* _Your assignment_
Take from the entries below the stretch from the line with "空飛ぶドラえもんの限定缶＆バナ" through the line with "Les valises souples affichent souvent un", and return it exactly, leaving the pictures out.

Stored records:
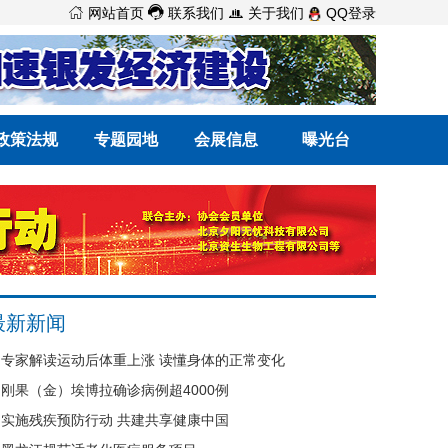



网站首页
联系我们
关于我们
QQ登录
政策法规
专题园地
会展信息
曝光台
最新新闻
专家解读运动后体重上涨 读懂身体的正常变化
刚果（金）埃博拉确诊病例超4000例
实施残疾预防行动 共建共享健康中国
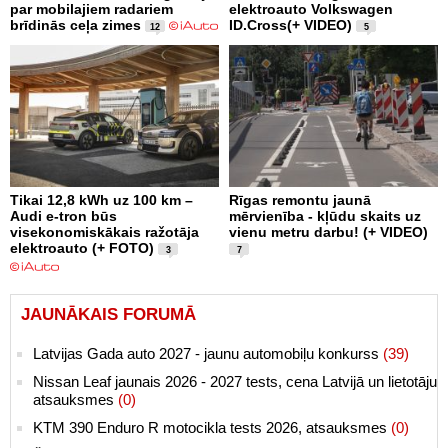
par mobilajiem radariem
elektroauto Volkswagen
brīdinās ceļa zimes
ID.Cross(+ VIDEO)
12
5
Tikai 12,8 kWh uz 100 km –
Rīgas remontu jaunā
Audi e-tron būs
mērvienība - kļūdu skaits uz
visekonomiskākais ražotāja
vienu metru darbu! (+ VIDEO)
elektroauto (+ FOTO)
3
7
JAUNĀKAIS FORUMĀ
Latvijas Gada auto 2027 - jaunu automobiļu konkurss
(39)
Nissan Leaf jaunais 2026 - 2027 tests, cena Latvijā un lietotāju
atsauksmes
(0)
KTM 390 Enduro R motocikla tests 2026, atsauksmes
(0)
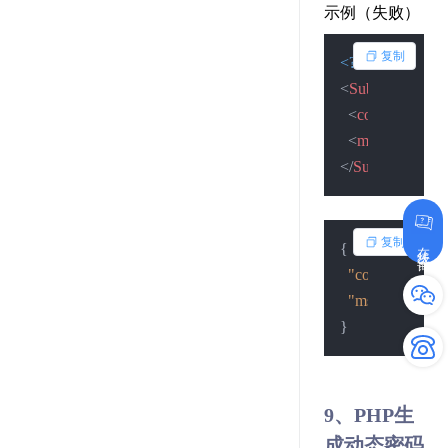
示例（失败）
复制
<?xml version=
"
<
SubmitResult
>
<
code
>
1
</
code
<
msg
>
查询失
</
SubmitResult
>
复制
在线咨询
{
"code"
:
1
,
"msg"
:
"查询失
}
9、PHP生
成动态密码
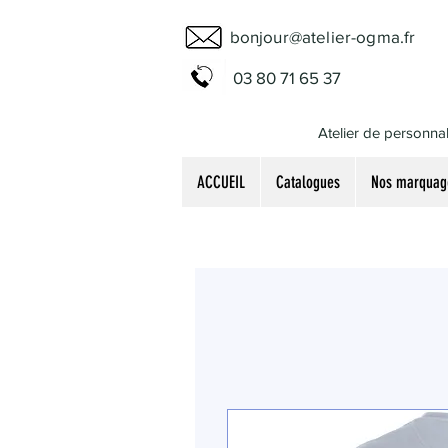
bonjour@atelier-ogma.fr
03 80 71 65 37
Atelier de personnal
ACCUEIL
Catalogues
Nos marquag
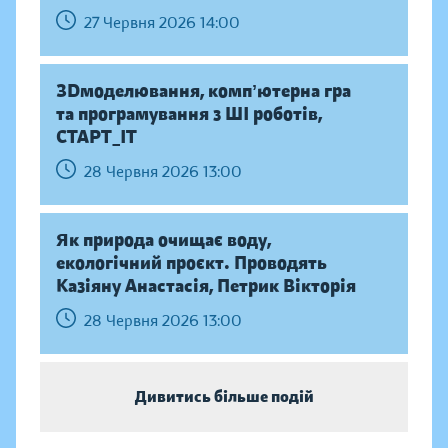
27 Червня 2026 14:00
ЗDмоделювання, компʼютерна гра
та програмування з ШІ роботів,
СТАРТ_ІТ
28 Червня 2026 13:00
Як природа очищає воду,
екологічний проєкт. Проводять
Казіяну Анастасія, Петрик Вікторія
28 Червня 2026 13:00
Дивитись більше подій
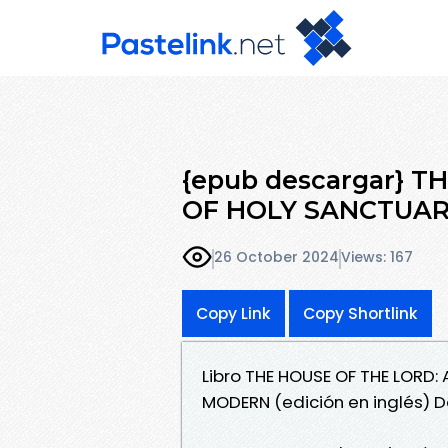
{epub descargar} T
OF HOLY SANCTUAR
26 October 2024
Views: 167
Copy Link
Copy Shortlink
Libro THE HOUSE OF THE LORD
MODERN (edición en inglés) 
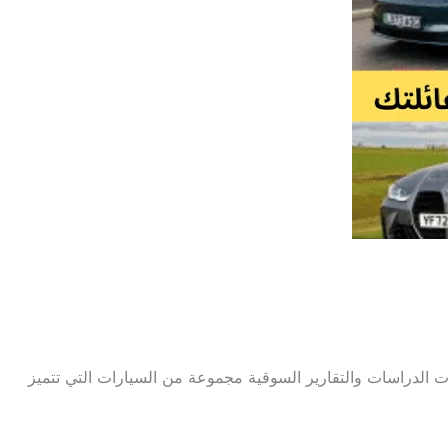
العائلية من العناصر الأساسية في حياة الأسر الحديثة، حيث توفر الراحة والمساحات اللازمة للتنقل. في عام 2024، أبرزت الدراسات والتقارير السوقية مجموعة من السيارات التي تتميز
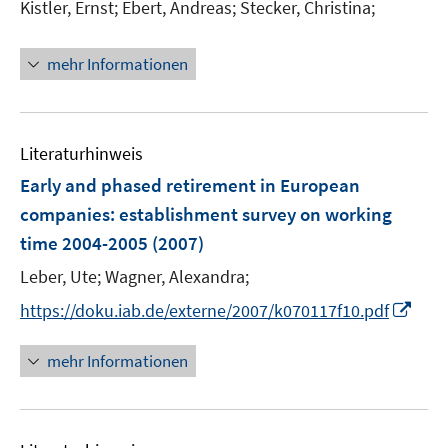
Kistler, Ernst;
Ebert, Andreas;
Stecker, Christina;
mehr Informationen
Literaturhinweis
Early and phased retirement in European
companies
:
establishment survey on working
time 2004-2005
(2007)
Leber, Ute;
Wagner, Alexandra;
I
https://doku.iab.de/externe/2007/k070117f10.pdf
n
n
mehr Informationen
e
u
e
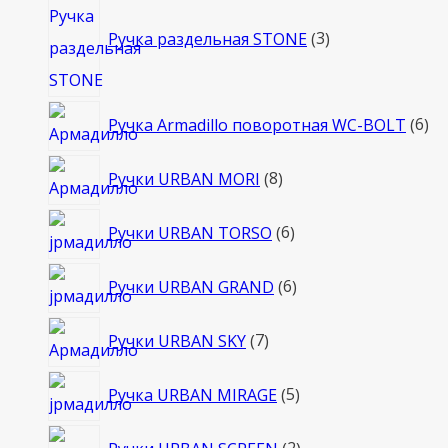
товара
Ручка раздельная STONE
3
6
Ручка Armadillo поворотная WC-BOLT
6
то
8
Ручки URBAN MORI
8
товаров
6
Ручки URBAN TORSO
6
товаров
6
Ручки URBAN GRAND
6
товаров
7
Ручки URBAN SKY
7
товаров
5
Ручка URBAN MIRAGE
5
товаров
2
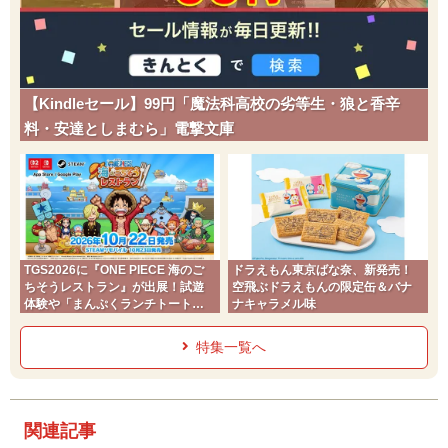
【Kindleセール】99円「魔法科高校の劣等生・狼と香辛
料・安達としまむら」電撃文庫
TGS2026に『ONE PIECE 海のご
ドラえもん東京ばな奈、新発売！
ちそうレストラン』が出展！試遊
空飛ぶドラえもんの限定缶＆バナ
体験や「まんぷくランチトート」
ナキャラメル味
予約キャンペーン実施
特集一覧へ
関連記事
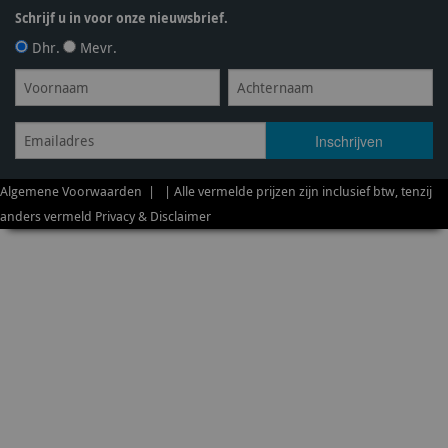
Schrijf u in voor onze nieuwsbrief.
Dhr.
Mevr.
Algemene Voorwaarden
| | Alle vermelde prijzen zijn inclusief btw, tenzij
anders vermeld
Privacy & Disclaimer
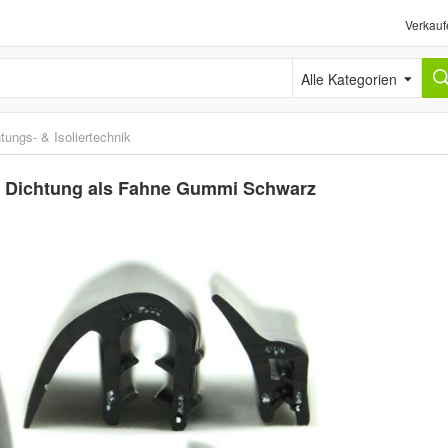
Verkauf
Alle Kategorien
tungs- & Isoliertechnik
it Dichtung als Fahne Gummi Schwarz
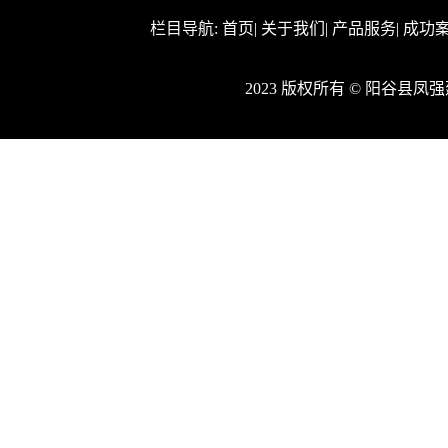
栏目导航:
首页
|
关于我们
|
产品服务
|
成功
2023 版权所有 © 阳谷县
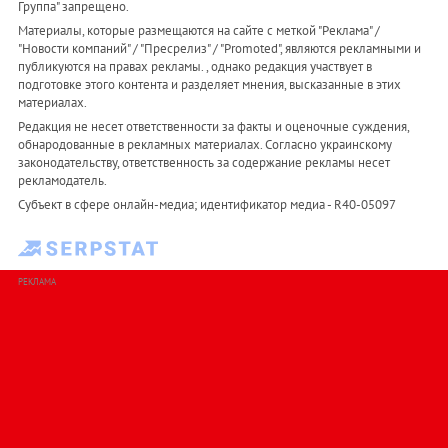
Группа" запрещено.
Материалы, которые размещаются на сайте с меткой "Реклама" /
"Новости компаний" / "Пресрелиз" / "Promoted", являются рекламными и
публикуются на правах рекламы. , однако редакция участвует в
подготовке этого контента и разделяет мнения, высказанные в этих
материалах.
Редакция не несет ответственности за факты и оценочные суждения,
обнародованные в рекламных материалах. Согласно украинскому
законодательству, ответственность за содержание рекламы несет
рекламодатель.
Субъект в сфере онлайн-медиа; идентификатор медиа - R40-05097
РЕКЛАМА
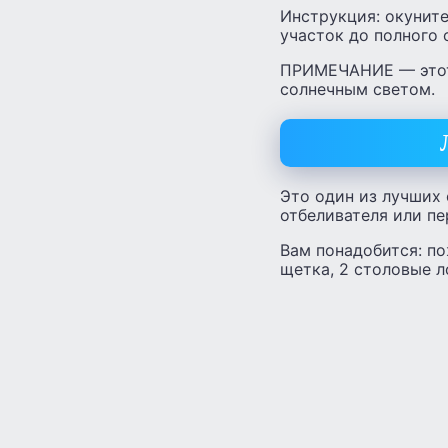
Инструкция: окуните
участок до полного
ПРИМЕЧАНИЕ — этот 
солнечным светом.
Это один из лучших
отбеливателя или пе
Вам понадобится: по
щетка, 2 столовые л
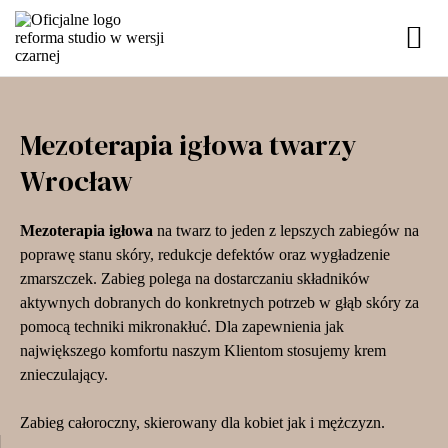
Mezoterapia igłowa twarzy
Wrocław
Mezoterapia igłowa
na twarz to jeden z lepszych zabiegów na
poprawę stanu skóry, redukcje defektów oraz wygładzenie
zmarszczek. Zabieg polega na dostarczaniu składników
aktywnych dobranych do konkretnych potrzeb w głąb skóry za
pomocą techniki mikronakłuć. Dla zapewnienia jak
największego komfortu naszym Klientom stosujemy krem
znieczulający.
Zabieg całoroczny, skierowany dla kobiet jak i mężczyzn.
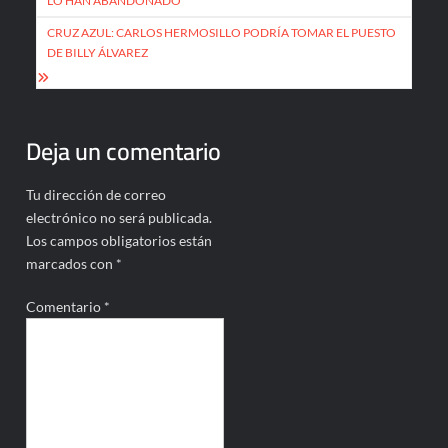
LO HAN ABANDONADO
entradas
CRUZ AZUL: CARLOS HERMOSILLO PODRÍA TOMAR EL PUESTO
DE BILLY ÁLVAREZ
Deja un comentario
Tu dirección de correo
electrónico no será publicada.
Los campos obligatorios están
marcados con
*
Comentario
*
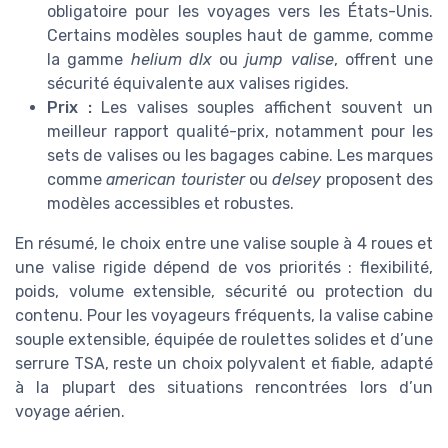
obligatoire pour les voyages vers les États-Unis.
Certains modèles souples haut de gamme, comme
la gamme
helium dlx
ou
jump valise
, offrent une
sécurité équivalente aux valises rigides.
Prix :
Les valises souples affichent souvent un
meilleur rapport qualité-prix, notamment pour les
sets de valises ou les bagages cabine. Les marques
comme
american tourister
ou
delsey
proposent des
modèles accessibles et robustes.
En résumé, le choix entre une valise souple à 4 roues et
une valise rigide dépend de vos priorités : flexibilité,
poids, volume extensible, sécurité ou protection du
contenu. Pour les voyageurs fréquents, la valise cabine
souple extensible, équipée de roulettes solides et d’une
serrure TSA, reste un choix polyvalent et fiable, adapté
à la plupart des situations rencontrées lors d’un
voyage aérien.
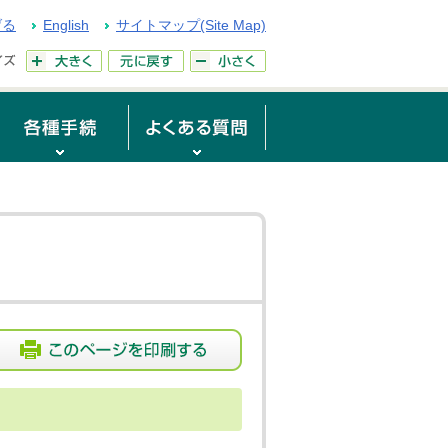
げる
English
サイトマップ(Site Map)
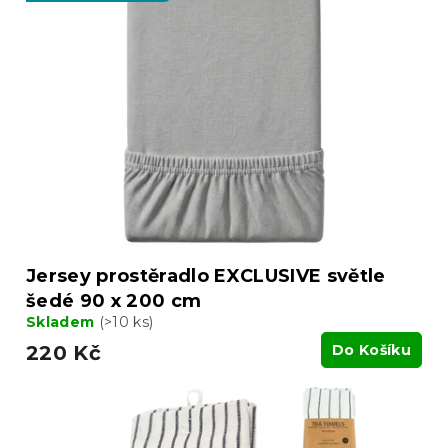
p
o
i
d
s
u
p
k
r
t
o
ů
d
u
k
t
ů
Jersey prostěradlo EXCLUSIVE světle
šedé 90 x 200 cm
Skladem
(>10 ks)
220 Kč
Do Košíku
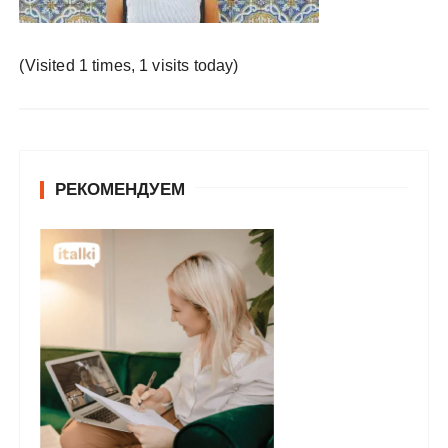
у
(Visited 1 times, 1 visits today)
РЕКОМЕНДУЕМ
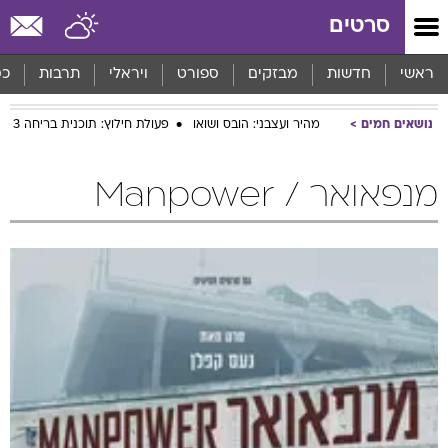
סרטים
ראשי
חדשות
מבזקים
ספורט
ויראלי
תרבות
כס
נושאים חמים
מהיר ועצבני: הובס ושואו
פעולת חילוץ: תוכנית בריחה 3
מנפאואר / Manpower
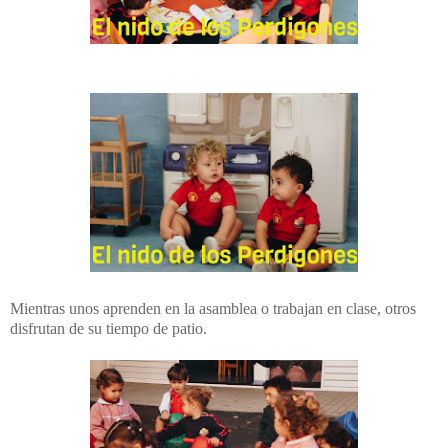
Mientras unos aprenden en la asamblea o trabajan en clase, otros
disfrutan de su tiempo de patio.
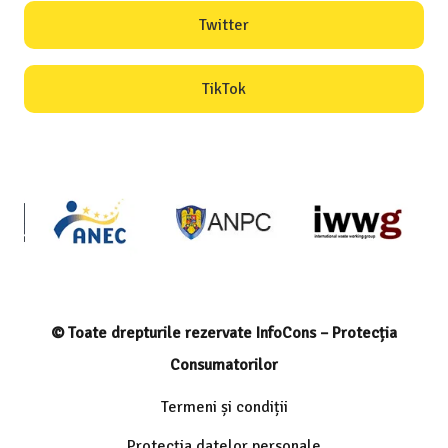
Twitter
TikTok
© Toate drepturile rezervate InfoCons – Protecția
Consumatorilor
Termeni și condiții
Protecția datelor personale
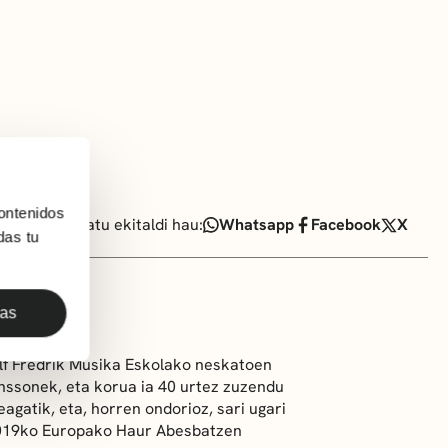
ontenidos
Partekatu ekitaldi hau:
Whatsapp
Facebook
X
das tu
das
olf Fredrik Musika Eskolako neskatoen
ssonek, eta korua ia 40 urtez zuzendu
agatik, eta, horren ondorioz, sari ugari
 2019ko Europako Haur Abesbatzen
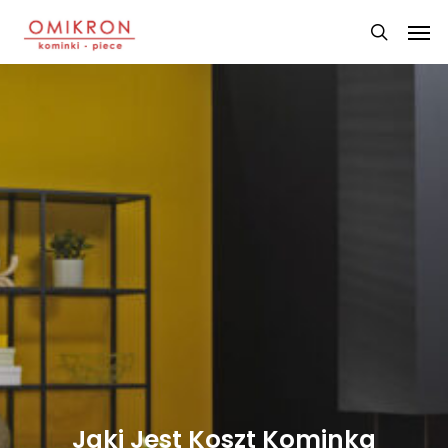
Skip
Men
to
search
main
content
Jaki Jest Koszt Kominka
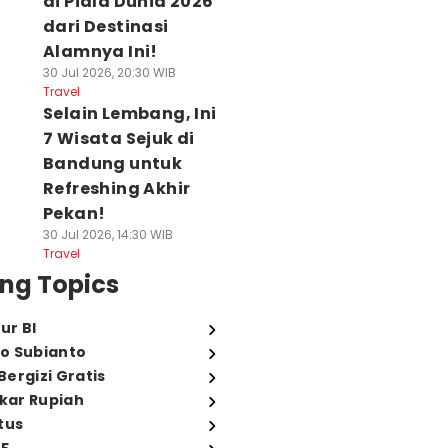
di Piala Dunia 2026
dari Destinasi
Alamnya Ini!
30 Jul 2026, 20:30 WIB
Travel
Selain Lembang, Ini
7 Wisata Sejuk di
Bandung untuk
Refreshing Akhir
Pekan!
30 Jul 2026, 14:30 WIB
Travel
ng Topics
ur BI
o Subianto
ergizi Gratis
ukar Rupiah
tus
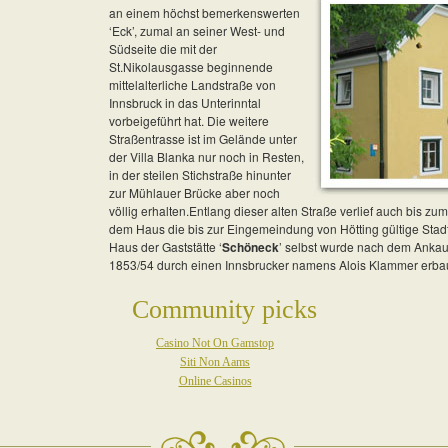
an einem höchst bemerkenswerten
‘Eck’, zumal an seiner West- und
Südseite die mit der
St.Nikolausgasse beginnende
mittelalterliche Landstraße von
Innsbruck in das Unterinntal
vorbeigeführt hat. Die weitere
Straßentrasse ist im Gelände unter
der Villa Blanka nur noch in Resten,
in der steilen Stichstraße hinunter
zur Mühlauer Brücke aber noch
völlig erhalten.Entlang dieser alten Straße verlief auch bis 
dem Haus die bis zur Eingemeindung von Hötting gültige Sta
Haus der Gaststätte ‘
Schöneck
’ selbst wurde nach dem Ankau
1853/54 durch einen Innsbrucker namens Alois Klammer erbau
Community picks
Casino Not On Gamstop
Siti Non Aams
Online Casinos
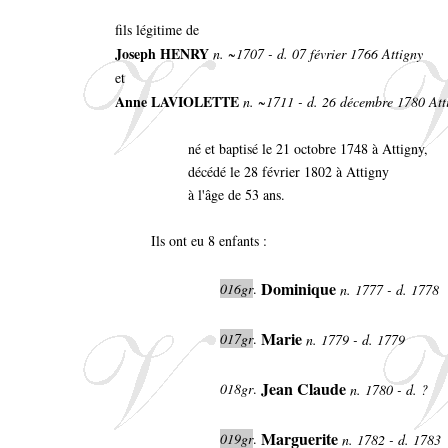
fils légitime de
Joseph HENRY
n. ~1707 - d. 07 février 1766 Attigny
et
Anne LAVIOLETTE
n. ~1711 - d. 26 décembre 1780 Att
né et baptisé le 21 octobre 1748 à Attigny,
décédé le 28 février 1802 à Attigny
à l'âge de 53 ans.
Ils ont eu 8 enfants :
Dominique
016gr
.
n. 1777 - d. 1778
Marie
017gr
.
n. 1779 - d. 1779
Jean Claude
018gr
.
n. 1780 - d. ?
Marguerite
019gr
.
n. 1782 - d. 1783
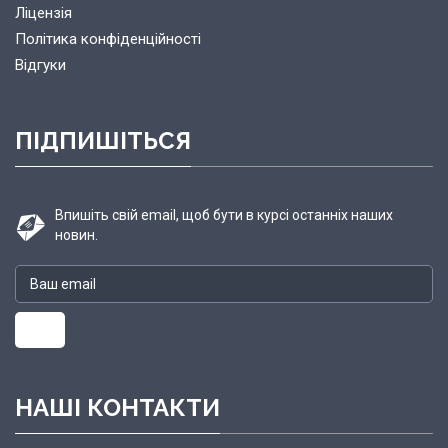
Ліцензія
Політика конфіденційності
Відгуки
ПІДПИШІТЬСЯ
Впишіть свій email, щоб бути в курсі останніх наших
новин.
НАШІ КОНТАКТИ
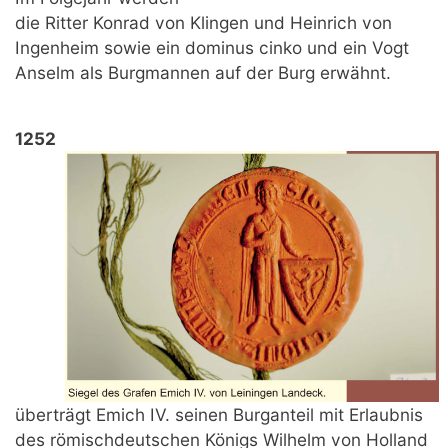
die Ritter Konrad von Klingen und Heinrich von
Ingenheim sowie ein dominus cinko und ein Vogt
Anselm als Burgmannen auf der Burg erwähnt.
1252
überträgt Emich IV. seinen Burganteil mit Erlaubnis
des römischdeutschen Königs Wilhelm von Holland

* _Answer to the exercise_
空飛ぶドラえもんの限定缶＆バナ
体験や「まんぷくランチトート」
ナキャラメル味
予約キャンペーン実施
特集一覧へ
関連記事
Schrijf u in voor onze nieuwsbrief.
Dhr.
Mevr.
Algemene Voorwaarden
| | Alle vermelde prijzen zijn inclusief btw, tenzij
anders vermeld
Privacy & Disclaimer
Verkauf
Alle Kategorien
tungs- & Isoliertechnik
it Dichtung als Fahne Gummi Schwarz
栏目导航:
首页
|
关于我们
|
产品服务
|
成功
2023 版权所有 © 阳谷县
Группа" запрещено.
Материалы, которые размещаются на сайте с меткой "Реклама" /
"Новости компаний" / "Пресрелиз" / "Promoted", являются рекламными и
публикуются на правах рекламы. , однако редакция участвует в
подготовке этого контента и разделяет мнения, высказанные в этих
материалах.
Редакция не несет ответственности за факты и оценочные суждения,
обнародованные в рекламных материалах. Согласно украинскому
законодательству, ответственность за содержание рекламы несет
рекламодатель.
Субъект в сфере онлайн-медиа; идентификатор медиа - R40-05097
РЕКЛАМА
Инструкция: окуните
участок до полного
ПРИМЕЧАНИЕ — этот 
солнечным светом.
Это один из лучших
отбеливателя или пе
Вам понадобится: по
щетка, 2 столовые л
Mezoterapia igłowa twarzy
Wrocław
Mezoterapia igłowa
na twarz to jeden z lepszych zabiegów na
poprawę stanu skóry, redukcje defektów oraz wygładzenie
zmarszczek. Zabieg polega na dostarczaniu składników
aktywnych dobranych do konkretnych potrzeb w głąb skóry za
pomocą techniki mikronakłuć. Dla zapewnienia jak
największego komfortu naszym Klientom stosujemy krem
znieczulający.
Zabieg całoroczny, skierowany dla kobiet jak i mężczyzn.
LO HAN ABANDONADO
entradas
CRUZ AZUL: CARLOS HERMOSILLO PODRÍA TOMAR EL PUESTO
DE BILLY ÁLVAREZ
Deja un comentario
Tu dirección de correo
electrónico no será publicada.
Los campos obligatorios están
marcados con
*
Comentario
*
obligatoire pour les voyages vers les États-Unis.
Certains modèles souples haut de gamme, comme
la gamme
helium dlx
ou
jump valise
, offrent une
sécurité équivalente aux valises rigides.
Prix :
Les valises souples affichent souvent un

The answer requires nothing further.